» **TRY IT**
Copy everything from the start of the material down to the line containing "Answer: facing to the right of the viewer", replacing "brown horse" with "chestnut horse" and changing nothing else. Leave the pictures out.

» **MATERIAL TO PROCESS**
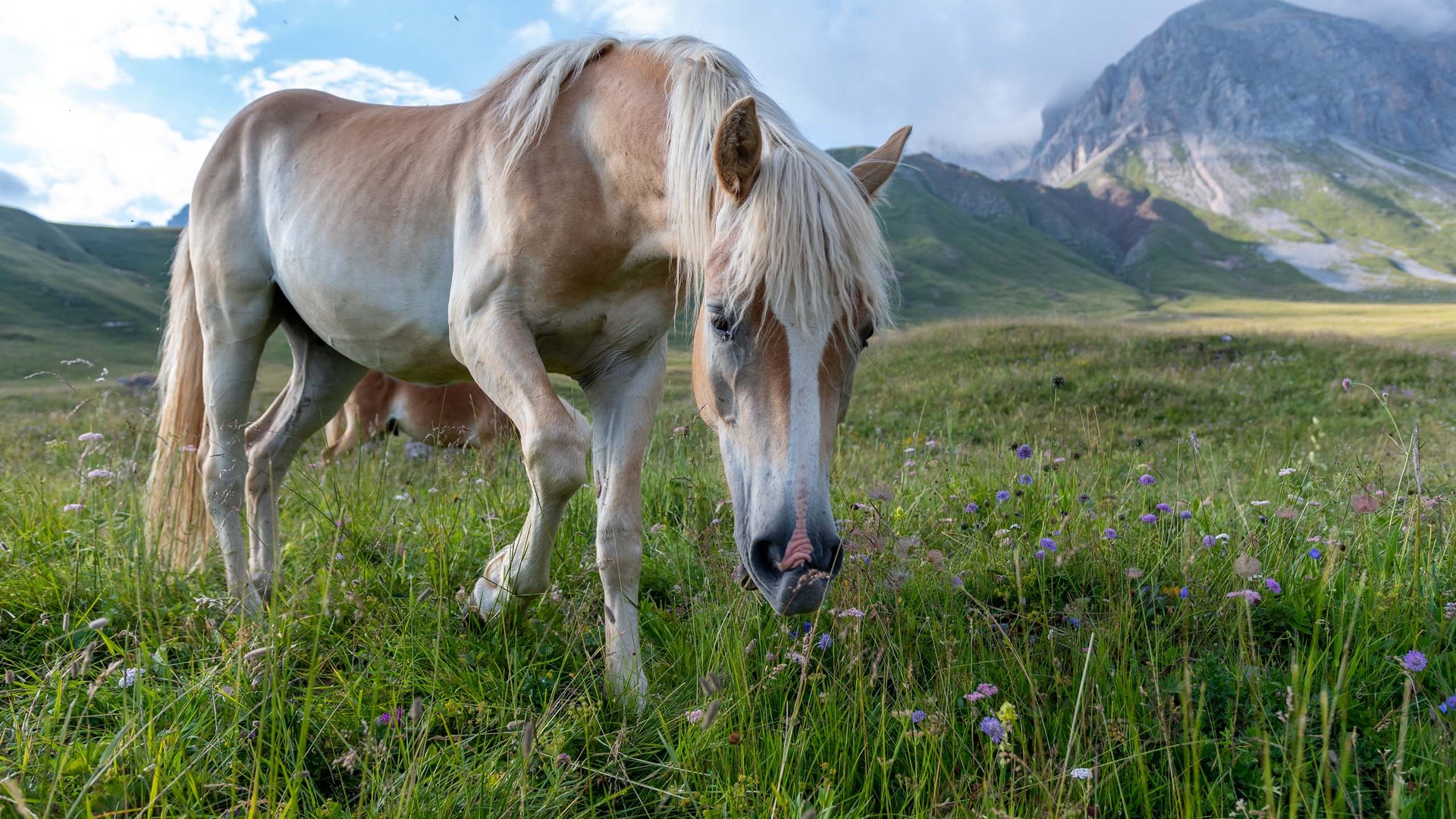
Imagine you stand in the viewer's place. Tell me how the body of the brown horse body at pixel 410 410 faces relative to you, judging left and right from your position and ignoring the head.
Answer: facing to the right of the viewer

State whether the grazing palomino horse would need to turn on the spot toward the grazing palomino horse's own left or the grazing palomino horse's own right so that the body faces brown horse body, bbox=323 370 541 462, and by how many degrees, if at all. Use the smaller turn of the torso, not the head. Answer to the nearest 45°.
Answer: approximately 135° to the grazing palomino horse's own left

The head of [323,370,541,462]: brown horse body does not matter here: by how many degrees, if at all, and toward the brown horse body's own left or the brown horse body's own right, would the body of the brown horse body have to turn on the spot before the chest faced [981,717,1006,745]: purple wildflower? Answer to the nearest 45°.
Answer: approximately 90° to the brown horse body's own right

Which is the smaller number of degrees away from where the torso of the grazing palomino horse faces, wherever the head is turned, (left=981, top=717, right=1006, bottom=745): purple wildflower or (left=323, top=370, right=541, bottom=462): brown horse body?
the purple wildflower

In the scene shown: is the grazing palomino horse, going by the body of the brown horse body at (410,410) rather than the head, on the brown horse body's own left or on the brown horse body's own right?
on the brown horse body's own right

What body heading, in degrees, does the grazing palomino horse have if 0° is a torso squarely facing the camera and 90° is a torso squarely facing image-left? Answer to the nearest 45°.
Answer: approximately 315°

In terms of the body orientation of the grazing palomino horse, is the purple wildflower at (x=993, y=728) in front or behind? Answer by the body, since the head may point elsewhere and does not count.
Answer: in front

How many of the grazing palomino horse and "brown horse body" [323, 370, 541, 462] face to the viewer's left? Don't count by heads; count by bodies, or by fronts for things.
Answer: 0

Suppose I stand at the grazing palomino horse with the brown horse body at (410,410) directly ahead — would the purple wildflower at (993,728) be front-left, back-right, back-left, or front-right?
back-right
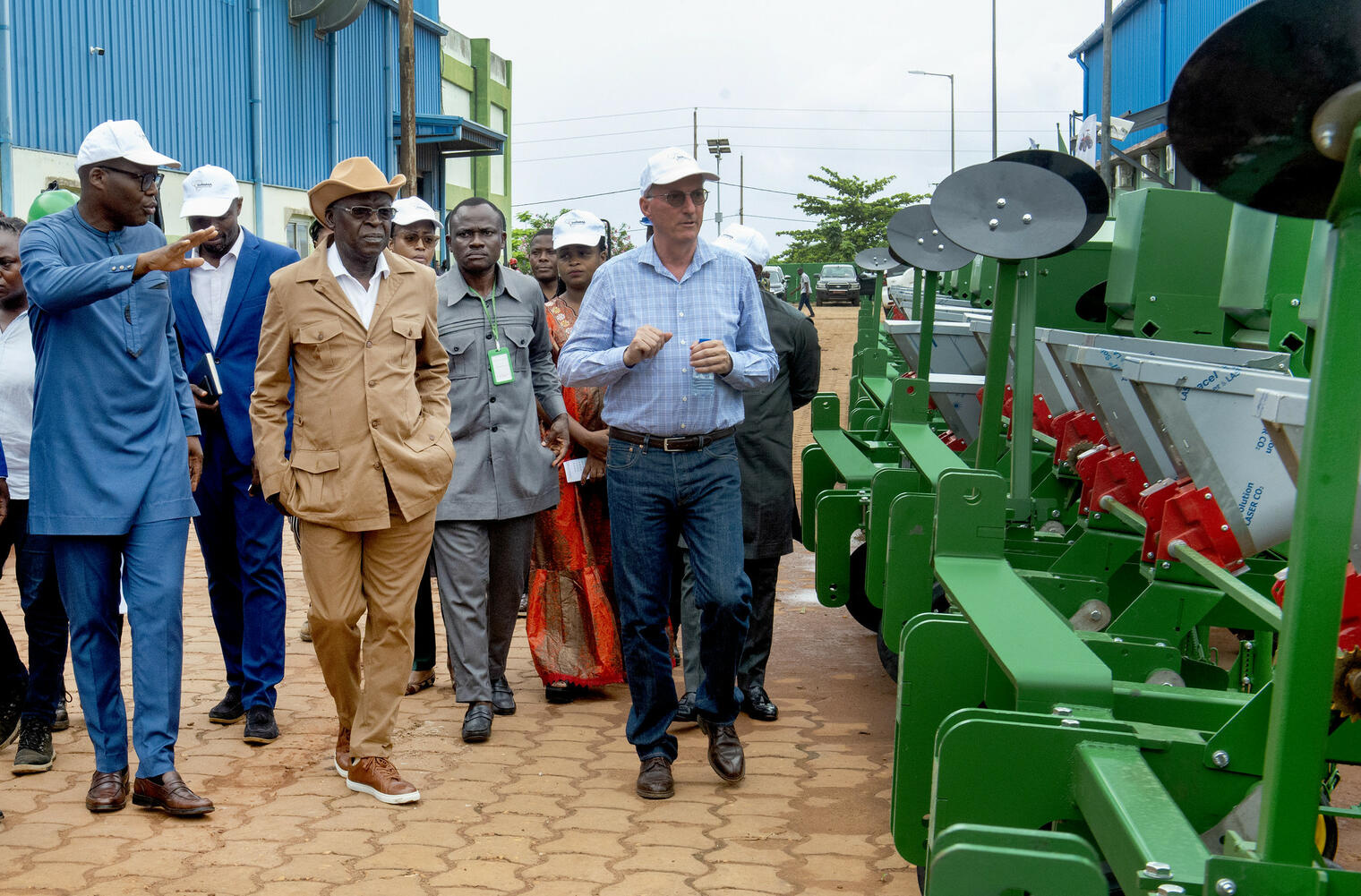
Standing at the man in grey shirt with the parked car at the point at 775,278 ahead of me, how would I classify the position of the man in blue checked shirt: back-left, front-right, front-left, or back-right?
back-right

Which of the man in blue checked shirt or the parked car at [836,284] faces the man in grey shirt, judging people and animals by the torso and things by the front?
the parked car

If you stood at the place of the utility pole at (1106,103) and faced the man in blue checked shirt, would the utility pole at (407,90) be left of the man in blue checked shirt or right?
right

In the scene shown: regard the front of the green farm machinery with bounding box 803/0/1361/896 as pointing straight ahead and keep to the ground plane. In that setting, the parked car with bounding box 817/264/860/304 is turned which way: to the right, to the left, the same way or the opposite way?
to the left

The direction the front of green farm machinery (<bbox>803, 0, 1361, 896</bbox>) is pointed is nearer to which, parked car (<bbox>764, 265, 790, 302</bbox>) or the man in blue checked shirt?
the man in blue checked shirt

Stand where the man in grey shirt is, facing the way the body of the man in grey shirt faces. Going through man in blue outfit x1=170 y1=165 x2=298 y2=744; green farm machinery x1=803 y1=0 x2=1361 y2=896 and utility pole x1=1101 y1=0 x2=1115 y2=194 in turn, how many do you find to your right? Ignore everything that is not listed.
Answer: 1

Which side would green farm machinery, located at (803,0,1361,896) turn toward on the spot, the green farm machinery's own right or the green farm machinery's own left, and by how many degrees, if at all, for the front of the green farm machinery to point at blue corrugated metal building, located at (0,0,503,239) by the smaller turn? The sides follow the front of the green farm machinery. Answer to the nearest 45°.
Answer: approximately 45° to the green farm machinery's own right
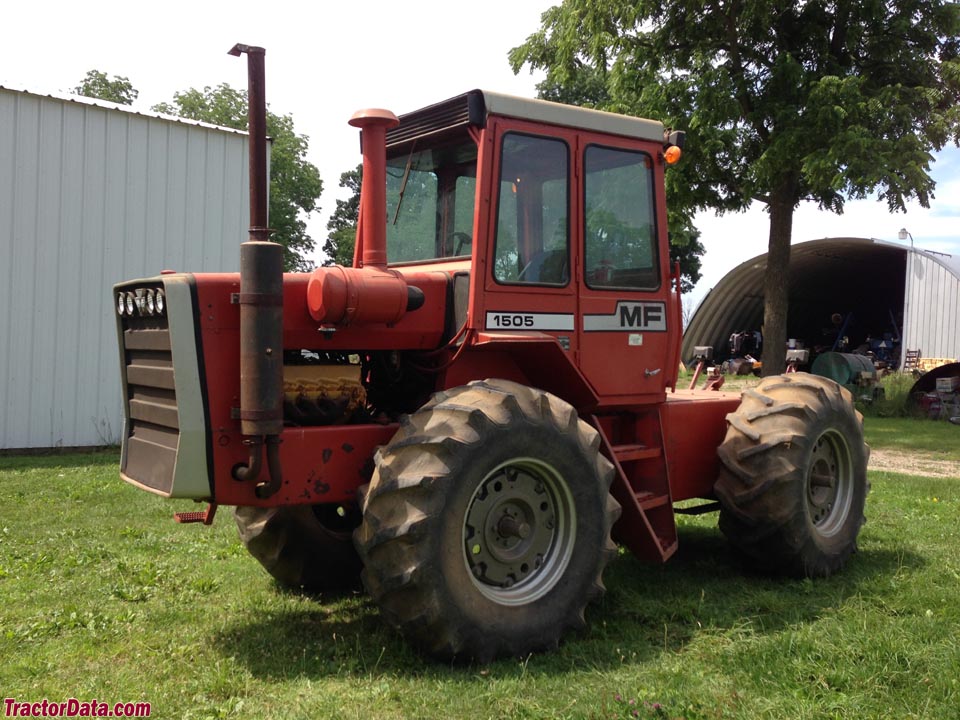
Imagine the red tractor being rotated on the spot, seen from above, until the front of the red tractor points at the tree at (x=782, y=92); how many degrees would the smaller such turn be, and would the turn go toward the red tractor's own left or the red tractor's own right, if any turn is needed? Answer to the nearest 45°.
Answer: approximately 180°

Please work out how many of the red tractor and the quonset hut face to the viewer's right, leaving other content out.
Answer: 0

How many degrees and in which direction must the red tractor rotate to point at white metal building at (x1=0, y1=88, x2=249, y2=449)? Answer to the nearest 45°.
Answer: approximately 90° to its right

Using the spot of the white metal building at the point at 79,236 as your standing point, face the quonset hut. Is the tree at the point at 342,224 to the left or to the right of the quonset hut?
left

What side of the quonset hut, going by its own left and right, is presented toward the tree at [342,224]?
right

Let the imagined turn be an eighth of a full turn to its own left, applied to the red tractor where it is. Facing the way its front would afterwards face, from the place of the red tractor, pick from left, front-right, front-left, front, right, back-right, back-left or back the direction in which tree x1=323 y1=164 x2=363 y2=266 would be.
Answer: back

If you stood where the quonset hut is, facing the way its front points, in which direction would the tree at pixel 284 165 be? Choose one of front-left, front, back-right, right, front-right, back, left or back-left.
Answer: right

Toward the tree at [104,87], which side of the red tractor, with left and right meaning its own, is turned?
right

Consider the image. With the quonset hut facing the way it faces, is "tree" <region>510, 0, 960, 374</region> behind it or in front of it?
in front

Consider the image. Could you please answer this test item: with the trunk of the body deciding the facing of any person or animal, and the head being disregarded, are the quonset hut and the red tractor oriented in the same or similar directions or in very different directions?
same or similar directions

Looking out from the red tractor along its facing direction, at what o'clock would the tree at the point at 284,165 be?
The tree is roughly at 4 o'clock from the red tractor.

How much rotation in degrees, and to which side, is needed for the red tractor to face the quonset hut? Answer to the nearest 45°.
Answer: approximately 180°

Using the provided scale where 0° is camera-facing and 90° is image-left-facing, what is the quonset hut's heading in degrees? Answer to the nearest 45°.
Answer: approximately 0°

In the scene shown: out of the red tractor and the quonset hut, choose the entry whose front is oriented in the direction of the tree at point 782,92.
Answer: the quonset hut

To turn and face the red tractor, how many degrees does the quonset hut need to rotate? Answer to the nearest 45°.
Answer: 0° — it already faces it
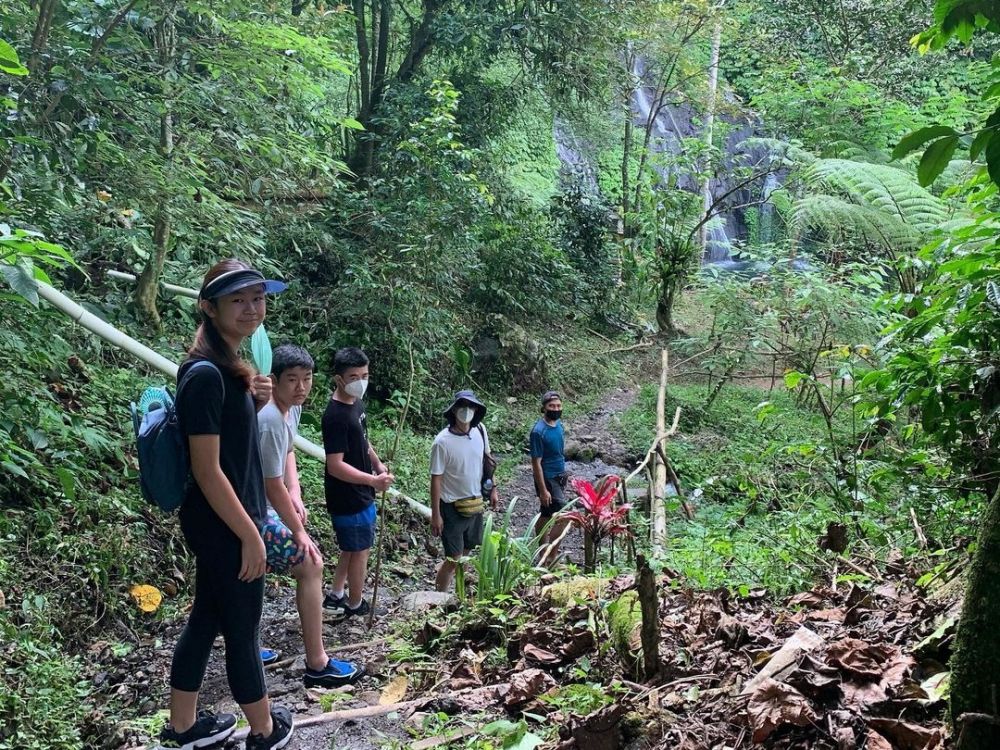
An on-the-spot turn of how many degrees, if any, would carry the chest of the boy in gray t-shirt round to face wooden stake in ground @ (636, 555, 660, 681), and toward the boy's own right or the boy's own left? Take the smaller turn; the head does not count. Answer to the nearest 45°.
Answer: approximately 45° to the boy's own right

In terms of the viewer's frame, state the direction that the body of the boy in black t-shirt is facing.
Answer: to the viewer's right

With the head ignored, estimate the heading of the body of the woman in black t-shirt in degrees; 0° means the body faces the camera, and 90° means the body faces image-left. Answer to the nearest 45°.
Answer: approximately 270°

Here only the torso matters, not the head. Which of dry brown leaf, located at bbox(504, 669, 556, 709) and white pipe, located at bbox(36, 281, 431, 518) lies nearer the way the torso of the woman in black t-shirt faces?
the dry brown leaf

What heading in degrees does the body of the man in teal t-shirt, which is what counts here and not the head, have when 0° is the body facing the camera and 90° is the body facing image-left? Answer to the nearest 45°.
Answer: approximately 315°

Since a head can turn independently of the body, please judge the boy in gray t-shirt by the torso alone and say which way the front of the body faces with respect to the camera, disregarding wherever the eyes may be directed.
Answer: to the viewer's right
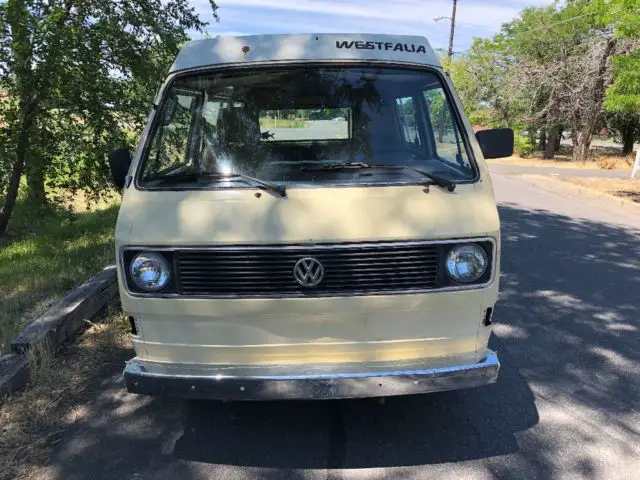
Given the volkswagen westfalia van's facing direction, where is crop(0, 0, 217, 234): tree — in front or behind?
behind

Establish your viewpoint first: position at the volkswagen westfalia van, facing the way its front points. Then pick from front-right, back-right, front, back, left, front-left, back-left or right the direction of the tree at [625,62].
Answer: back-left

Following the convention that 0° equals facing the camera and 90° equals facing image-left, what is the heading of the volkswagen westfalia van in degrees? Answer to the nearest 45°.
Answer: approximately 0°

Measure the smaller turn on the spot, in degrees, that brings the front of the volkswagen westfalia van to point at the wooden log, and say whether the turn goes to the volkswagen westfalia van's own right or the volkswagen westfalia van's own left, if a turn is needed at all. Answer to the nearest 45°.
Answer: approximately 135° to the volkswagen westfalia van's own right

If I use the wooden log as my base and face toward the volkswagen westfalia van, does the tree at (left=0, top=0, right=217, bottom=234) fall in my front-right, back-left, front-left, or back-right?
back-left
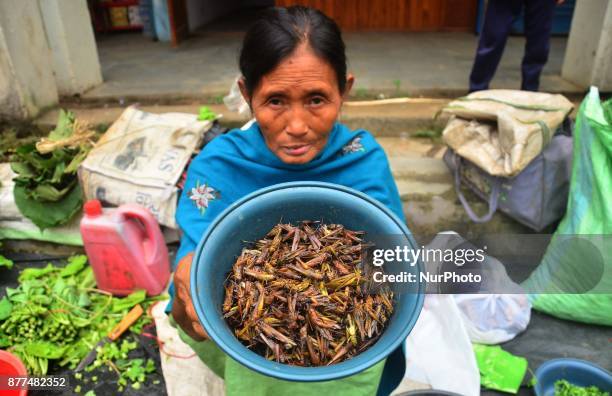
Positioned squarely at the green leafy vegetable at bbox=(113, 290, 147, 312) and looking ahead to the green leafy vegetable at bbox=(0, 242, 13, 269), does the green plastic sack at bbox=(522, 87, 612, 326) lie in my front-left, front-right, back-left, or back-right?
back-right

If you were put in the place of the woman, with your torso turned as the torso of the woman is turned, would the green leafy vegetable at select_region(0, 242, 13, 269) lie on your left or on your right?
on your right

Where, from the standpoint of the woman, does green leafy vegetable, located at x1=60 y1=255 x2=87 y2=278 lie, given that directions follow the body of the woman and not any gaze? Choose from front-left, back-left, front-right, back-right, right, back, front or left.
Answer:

» **ANSWER TO THIS TASK**
Imagine you stand in the viewer's place. Tell me how the body of the chestnut horse body at pixel 410 410 faces relative to you, judging left and right from your position and ignoring the head.
Answer: facing to the right of the viewer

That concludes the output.